> **BRANO FORNITO**:

Il gioco tra gli adolescenti ha un lato meno visibile, che emerge solo quando si guarda oltre le abitudini e si entra nei contesti sociali, familiari e culturali in cui i ragazzi crescono. È questo il cuore dell’intervista pubblicata dalla Fondazione FAIR a Sergio Mauceri e Luca Di Censi, docenti di Sociologia alla Sapienza Università di Roma, autori del volume Il lato oscuro del gioco.
La conversazione prende le mosse da una ricerca-azione ampia e strutturata, condotta su 6.293 studenti di 33 scuole secondarie del Lazio, che combina indagine quantitativa, approfondimenti qualitativi e formazione dei docenti. Il quadro che emerge è articolato: accanto a una maggioranza di adolescenti che vive il gioco in modo ricreativo, esiste una quota significativa esposta a comportamenti a rischio, perdita di controllo e possibili forme di dipendenza.
Il punto centrale, sottolineato nell’intervista, è che questi fenomeni non possono essere letti come semplici scelte individuali. A incidere è un insieme di fattori: le life skills, il contesto familiare, il gruppo dei pari, la scuola e le caratteristiche dell’offerta. È proprio l’intreccio tra questi elementi a determinare il passaggio verso comportamenti problematici.

> **DATI ESTRATTI**:

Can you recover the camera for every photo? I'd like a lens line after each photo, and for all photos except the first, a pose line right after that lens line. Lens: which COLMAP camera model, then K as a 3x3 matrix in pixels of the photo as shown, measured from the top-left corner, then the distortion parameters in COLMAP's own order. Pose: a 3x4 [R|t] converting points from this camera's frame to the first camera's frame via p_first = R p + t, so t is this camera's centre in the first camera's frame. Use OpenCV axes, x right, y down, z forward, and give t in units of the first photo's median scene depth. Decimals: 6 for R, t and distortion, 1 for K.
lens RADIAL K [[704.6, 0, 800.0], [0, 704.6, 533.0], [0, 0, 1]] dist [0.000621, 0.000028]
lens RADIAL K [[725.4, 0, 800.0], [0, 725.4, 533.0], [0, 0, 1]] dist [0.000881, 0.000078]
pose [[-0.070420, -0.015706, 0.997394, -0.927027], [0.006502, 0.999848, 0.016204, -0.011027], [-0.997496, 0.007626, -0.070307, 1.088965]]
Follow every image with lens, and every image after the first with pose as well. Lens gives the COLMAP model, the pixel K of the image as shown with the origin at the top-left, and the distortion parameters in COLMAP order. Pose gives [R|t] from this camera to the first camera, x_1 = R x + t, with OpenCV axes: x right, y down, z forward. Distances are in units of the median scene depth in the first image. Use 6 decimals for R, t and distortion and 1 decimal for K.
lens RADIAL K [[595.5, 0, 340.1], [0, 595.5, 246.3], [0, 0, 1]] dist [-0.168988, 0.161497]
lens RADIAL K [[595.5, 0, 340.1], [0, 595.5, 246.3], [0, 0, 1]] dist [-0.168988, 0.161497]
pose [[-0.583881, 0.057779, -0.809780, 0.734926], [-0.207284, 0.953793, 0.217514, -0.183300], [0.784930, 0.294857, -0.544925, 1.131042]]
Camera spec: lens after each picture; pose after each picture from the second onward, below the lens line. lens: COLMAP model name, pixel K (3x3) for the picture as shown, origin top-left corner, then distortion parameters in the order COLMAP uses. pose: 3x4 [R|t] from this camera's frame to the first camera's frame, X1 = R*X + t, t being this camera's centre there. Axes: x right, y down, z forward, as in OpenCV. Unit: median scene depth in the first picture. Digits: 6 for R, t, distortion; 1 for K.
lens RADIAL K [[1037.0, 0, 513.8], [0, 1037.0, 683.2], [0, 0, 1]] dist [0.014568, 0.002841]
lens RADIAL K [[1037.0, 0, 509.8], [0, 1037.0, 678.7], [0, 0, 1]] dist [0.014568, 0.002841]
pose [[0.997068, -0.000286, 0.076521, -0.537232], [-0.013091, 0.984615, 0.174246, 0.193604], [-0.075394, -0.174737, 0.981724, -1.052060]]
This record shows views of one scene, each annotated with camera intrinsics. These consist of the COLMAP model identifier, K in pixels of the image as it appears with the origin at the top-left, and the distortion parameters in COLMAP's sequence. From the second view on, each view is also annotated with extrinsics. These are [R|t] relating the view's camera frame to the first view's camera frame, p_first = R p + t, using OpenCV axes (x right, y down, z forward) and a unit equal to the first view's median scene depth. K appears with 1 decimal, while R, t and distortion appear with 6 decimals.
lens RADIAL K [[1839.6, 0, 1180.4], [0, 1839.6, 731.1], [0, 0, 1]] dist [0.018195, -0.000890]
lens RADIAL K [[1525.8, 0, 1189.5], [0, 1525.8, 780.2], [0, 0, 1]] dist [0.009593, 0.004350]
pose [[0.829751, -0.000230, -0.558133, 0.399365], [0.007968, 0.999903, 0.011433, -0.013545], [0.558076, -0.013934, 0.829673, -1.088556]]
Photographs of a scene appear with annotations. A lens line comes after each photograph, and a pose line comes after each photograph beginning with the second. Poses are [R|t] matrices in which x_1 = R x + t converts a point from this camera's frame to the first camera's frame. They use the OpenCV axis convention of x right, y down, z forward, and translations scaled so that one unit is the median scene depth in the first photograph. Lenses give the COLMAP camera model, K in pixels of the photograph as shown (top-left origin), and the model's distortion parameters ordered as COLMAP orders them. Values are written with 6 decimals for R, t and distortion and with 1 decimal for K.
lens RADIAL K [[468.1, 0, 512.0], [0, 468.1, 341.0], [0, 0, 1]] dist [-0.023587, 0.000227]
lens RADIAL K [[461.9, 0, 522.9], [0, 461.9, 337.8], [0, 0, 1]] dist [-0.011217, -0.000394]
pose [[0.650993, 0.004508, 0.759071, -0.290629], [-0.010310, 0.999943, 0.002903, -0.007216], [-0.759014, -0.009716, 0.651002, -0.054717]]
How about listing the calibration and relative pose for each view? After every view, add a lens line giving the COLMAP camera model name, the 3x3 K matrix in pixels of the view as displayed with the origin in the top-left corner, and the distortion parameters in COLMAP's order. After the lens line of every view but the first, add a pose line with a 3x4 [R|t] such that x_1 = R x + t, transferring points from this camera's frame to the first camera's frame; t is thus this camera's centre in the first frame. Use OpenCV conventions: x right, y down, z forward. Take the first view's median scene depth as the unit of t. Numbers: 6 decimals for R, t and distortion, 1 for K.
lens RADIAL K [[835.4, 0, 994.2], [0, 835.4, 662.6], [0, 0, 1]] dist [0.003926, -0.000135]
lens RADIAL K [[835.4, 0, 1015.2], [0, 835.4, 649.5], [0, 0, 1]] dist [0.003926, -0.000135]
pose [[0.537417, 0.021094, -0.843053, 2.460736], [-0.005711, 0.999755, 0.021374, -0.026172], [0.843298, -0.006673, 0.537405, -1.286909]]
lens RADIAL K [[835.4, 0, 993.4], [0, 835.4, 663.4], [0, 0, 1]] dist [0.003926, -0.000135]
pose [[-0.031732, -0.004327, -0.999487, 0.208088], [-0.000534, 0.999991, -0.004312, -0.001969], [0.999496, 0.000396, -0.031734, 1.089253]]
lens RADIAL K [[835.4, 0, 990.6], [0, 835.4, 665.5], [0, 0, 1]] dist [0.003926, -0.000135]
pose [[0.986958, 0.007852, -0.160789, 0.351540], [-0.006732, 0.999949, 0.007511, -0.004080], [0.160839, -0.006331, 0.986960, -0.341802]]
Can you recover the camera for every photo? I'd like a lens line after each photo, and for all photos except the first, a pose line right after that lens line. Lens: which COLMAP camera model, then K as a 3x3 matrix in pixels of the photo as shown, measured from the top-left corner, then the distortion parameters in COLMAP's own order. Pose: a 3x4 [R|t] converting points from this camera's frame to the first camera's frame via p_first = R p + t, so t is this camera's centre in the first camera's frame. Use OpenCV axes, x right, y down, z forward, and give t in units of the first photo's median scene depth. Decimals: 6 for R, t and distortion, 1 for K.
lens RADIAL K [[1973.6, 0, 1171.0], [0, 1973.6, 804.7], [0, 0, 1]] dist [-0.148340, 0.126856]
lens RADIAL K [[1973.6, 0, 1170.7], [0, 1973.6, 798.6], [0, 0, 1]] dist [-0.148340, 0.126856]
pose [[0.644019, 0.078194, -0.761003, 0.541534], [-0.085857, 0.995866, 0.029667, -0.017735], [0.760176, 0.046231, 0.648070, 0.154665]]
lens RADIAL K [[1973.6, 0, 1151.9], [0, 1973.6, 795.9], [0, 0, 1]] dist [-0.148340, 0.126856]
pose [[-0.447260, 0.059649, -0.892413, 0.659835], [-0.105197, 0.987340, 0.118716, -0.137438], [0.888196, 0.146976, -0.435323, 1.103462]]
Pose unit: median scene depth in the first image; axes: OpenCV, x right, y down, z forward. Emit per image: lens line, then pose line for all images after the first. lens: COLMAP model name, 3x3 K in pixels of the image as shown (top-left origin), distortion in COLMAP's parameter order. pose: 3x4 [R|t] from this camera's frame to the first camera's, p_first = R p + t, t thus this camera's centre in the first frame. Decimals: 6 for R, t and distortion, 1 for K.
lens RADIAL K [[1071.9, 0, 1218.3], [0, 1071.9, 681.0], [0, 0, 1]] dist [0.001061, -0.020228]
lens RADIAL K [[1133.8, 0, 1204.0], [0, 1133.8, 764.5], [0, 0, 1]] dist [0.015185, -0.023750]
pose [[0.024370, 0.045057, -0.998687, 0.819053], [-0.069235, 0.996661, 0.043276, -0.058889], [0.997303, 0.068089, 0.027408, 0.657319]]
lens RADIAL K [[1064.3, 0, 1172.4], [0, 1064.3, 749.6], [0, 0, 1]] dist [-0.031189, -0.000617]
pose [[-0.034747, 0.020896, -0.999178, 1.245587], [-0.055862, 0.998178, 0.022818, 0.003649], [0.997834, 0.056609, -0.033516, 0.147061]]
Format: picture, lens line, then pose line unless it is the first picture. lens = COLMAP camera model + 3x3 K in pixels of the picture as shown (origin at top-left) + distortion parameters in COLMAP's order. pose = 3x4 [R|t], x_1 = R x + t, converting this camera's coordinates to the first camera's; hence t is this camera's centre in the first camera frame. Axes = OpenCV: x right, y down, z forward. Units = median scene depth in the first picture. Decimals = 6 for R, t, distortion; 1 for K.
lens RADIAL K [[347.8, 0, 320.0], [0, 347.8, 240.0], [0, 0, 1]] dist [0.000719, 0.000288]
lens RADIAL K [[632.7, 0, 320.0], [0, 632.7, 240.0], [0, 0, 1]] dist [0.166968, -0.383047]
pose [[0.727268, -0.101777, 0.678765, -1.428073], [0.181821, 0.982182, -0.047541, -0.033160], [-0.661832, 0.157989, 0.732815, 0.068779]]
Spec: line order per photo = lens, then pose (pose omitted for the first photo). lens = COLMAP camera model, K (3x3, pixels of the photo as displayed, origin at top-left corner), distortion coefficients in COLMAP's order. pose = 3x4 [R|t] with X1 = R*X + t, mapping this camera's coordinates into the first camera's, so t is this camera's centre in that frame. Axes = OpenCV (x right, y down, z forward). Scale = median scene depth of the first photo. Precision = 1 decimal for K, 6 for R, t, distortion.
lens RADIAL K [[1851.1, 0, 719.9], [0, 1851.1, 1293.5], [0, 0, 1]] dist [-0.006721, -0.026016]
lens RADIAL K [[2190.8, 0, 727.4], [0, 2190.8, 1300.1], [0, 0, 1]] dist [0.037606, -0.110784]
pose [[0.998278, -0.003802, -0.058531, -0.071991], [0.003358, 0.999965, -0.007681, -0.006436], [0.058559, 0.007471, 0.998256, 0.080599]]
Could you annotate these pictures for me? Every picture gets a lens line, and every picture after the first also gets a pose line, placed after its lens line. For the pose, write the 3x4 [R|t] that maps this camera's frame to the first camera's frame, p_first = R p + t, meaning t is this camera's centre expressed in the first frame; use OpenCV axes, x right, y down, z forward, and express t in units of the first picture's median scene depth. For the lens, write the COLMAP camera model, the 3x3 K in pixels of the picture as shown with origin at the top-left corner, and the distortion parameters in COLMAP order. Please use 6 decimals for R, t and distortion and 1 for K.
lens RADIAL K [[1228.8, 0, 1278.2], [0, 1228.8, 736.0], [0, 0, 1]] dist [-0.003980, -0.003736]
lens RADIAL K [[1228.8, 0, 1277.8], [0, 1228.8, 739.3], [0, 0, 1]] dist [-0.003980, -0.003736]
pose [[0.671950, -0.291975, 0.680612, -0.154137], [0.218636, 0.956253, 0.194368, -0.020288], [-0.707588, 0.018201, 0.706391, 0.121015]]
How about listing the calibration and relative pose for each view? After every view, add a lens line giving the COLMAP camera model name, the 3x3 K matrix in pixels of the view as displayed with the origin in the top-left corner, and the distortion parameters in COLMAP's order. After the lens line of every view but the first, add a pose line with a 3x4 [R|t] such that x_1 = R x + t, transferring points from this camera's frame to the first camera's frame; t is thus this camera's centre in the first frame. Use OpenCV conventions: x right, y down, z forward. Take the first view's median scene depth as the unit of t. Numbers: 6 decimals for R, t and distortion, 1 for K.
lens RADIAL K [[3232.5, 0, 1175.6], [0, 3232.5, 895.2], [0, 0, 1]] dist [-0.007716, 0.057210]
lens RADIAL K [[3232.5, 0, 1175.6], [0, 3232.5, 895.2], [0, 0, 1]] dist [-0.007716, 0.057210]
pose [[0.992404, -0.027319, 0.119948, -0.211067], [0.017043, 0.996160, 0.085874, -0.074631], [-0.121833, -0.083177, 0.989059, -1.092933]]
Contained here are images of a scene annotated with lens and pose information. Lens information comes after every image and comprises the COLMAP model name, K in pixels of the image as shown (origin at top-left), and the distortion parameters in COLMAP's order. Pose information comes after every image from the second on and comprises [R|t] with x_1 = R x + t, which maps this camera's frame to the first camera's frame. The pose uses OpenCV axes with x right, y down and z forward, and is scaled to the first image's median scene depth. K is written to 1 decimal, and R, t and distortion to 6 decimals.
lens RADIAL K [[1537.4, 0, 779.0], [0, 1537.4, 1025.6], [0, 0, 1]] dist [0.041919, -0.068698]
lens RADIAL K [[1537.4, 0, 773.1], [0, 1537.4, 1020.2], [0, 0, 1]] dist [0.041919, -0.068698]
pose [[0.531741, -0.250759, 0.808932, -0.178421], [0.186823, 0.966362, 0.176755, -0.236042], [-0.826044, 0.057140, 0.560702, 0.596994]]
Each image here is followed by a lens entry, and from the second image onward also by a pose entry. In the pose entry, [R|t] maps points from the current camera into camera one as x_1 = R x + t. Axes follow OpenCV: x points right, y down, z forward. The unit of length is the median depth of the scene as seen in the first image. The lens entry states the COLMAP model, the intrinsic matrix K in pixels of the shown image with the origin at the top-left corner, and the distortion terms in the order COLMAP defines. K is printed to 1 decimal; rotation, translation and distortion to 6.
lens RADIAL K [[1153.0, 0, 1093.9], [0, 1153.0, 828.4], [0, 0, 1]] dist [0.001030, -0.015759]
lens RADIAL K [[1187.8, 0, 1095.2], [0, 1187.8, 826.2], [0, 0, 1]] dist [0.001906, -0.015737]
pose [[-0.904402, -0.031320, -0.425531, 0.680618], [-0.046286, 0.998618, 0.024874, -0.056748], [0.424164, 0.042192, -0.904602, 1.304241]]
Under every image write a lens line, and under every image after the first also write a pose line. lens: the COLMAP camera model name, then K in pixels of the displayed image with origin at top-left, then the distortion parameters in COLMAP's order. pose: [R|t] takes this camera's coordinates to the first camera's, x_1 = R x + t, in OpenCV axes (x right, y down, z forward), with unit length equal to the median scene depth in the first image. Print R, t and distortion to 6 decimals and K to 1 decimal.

> **COSA FARE**:
**a.** Indica tutti i fattori che, secondo il brano sul gioco tra gli adolescenti, incidono su questi fenomeni.
**b.** Prosegui il brano sul gioco tra gli adolescenti a partire dall'ultima frase riportata.

> **RISPOSTE AI COMPITI**:
**a.**
- le life skills
- il contesto familiare
- il gruppo dei pari
- la scuola
- le caratteristiche dell'offerta

**b.**
I dati sulle competenze personali sono tra i più indicativi. Tra gli studenti con livelli elevati di life skills – come autocontrollo, capacità decisionale, regolazione emotiva e pensiero critico – la quota di chi non ha mai praticato attività ludiche rischiose supera il 90%. Al contrario, tra chi presenta livelli più bassi, la percentuale di comportamenti a rischio cresce sensibilmente. Un risultato che, come spiegano i ricercatori, conferma il valore delle competenze trasversali come vera infrastruttura preventiva.
Dall’intervista emerge anche una chiara segmentazione dei comportamenti. I cosiddetti “giocatori accaniti e problematici” rappresentano il 17,3% del campione e mostrano caratteristiche ricorrenti: maggiore presenza maschile, rendimento scolastico più fragile, esposizione ad altri comportamenti a rischio e contesti familiari meno strutturati. Sul fronte opposto, oltre la metà degli studenti rientra tra i “non giocatori protetti”, con migliori performance scolastiche, life skills più solide e ambienti familiari più protettivi.
Uno dei nodi più rilevanti affrontati nella conversazione è il rapporto tra gaming e gambling. Pur non essendo la stessa cosa, i due ambiti presentano sempre più aree di sovrapposizione. Il caso delle loot box – ricompense casuali acquistabili nei videogiochi – viene indicato come esempio emblematico di meccanismi che riproducono dinamiche tipiche dell’azzardo. I dati citati mostrano come una parte significativa degli studenti coinvolti tenda a prolungare il tempo di gioco o a investire denaro per ottenere nuove ricompense, con possibili ricadute sul piano del rischio.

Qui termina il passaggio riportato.